Fenerbahçe'de bir Alex vardı.
Kuğulara bale dersi veren estetik uzmanı. Sihirli ayaklarıyla Fenerbahçeli çocukların rüyalarına masal taşırdı. Şapkadan tavşan çıkarmazdı ama sahadaki duruşu ve sol ayağıyla futbolu baştan çıkarırdı.
Zarafet ve asalet olarak evrensel bir ruha sahipti müstakil değil. Alex'ten sonra çuvalla para ödenen yabancılar Fenerbahçe'ye geldi de hiçbirinin formanın içinde esamesi okunmadı.
İrfan Can Kahveci bugün Galatasaray veya Beşiktaş'ta oynasa harikalar yaratır. Bu adamın iki sezon önce neler yaptığını hep birlikte izledik.
Ruhunu paraya satan Mourinho takımla birlikte İrfan Can'ın da kimyasını bozdu. Gelenler de tarif edilen yönün aksine yürüdüğü için sahada yürüyen yabancılarda inat ediyor. Peki kim kaybediyor Fenerbahçe! Çuvalla para harcanan bir takımda adam harcamak ne ki Nasılsa teknik adamların bütün zararları karşılanıyor!
Fenerbahçe tarihi bir borcun altındayken bile astronomik transferler el üstünde tutulurken, hiçbir başarısızlığın sonucunda futbolcular suçlanmadı. Yıllardır bütün sırları ifşa edilmiş takımda futbolcu beyler sahanın içinde bile istirahate buyurdular. Hakemlere ve yapı meselesine sığınıp kapının arkasına saklananlar da o gamsızları doyurdular.
Başarısızlığın temeli budur. Kimse kayıplardan dersini almayı ve eleştiriyi sevmiyor, yağcılığı seviyor, maaşa bağlanan trolleri. O yüzden film devam ediyor.
Fenerbahçe düzelir mi Elbette düzelir. Ama futbolculara sorumluluk ve forma aşkı dersleri verilirse düzelir. Teknik direktöre cesaret aşısı yapılması da zorunludur! Asıl mesele;
Fenerbahçe'nin perdenin arkasındaki kara gölgelerden kurtulması gerekiyor.
Çünkü gerçek Fenerbahçeli karanlıkları hiç sevmemiş, o yüzden Aziz Yıldırım için günlerce akın akın güneşe yürümüştür. Ama o günler bile çabuk unutulmuştur.

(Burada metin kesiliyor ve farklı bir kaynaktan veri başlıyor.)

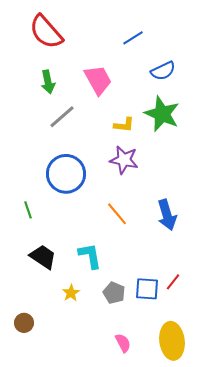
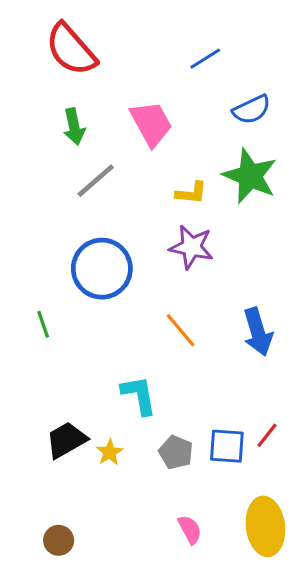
black trapezoid: (43, 257) -> (66, 440), moved, turned -64
brown circle: (24, 323) -> (59, 540), moved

Gelişmiş ülkelerde futbol sanat yerine geçer. Türkiye'de insan kalitesine yatırım yapılmadığı içindir ki futbolun da futbolcunun da kalitesi ortada. Emeğe saygıdan ve forma aşkından yoksun olan yabancıların öğrendikleri ilk şey: sızlanmak, sonra naylon pozisyonlarda kendilerini yere atmak ya da hakemi kontrol altına almak! Futbolun delikanlı tarafı yıllar önce kayboldu da herkes birbirine benzemek zorunda değildi.
Biz ne zarif futbolcular gördük ama elini burnuna götürüp sümküreni de görmedik tüküreni de. Hele bileklere kasti olarak basanları son yıllara kadar bu topraklarda ömrü billah görmedik.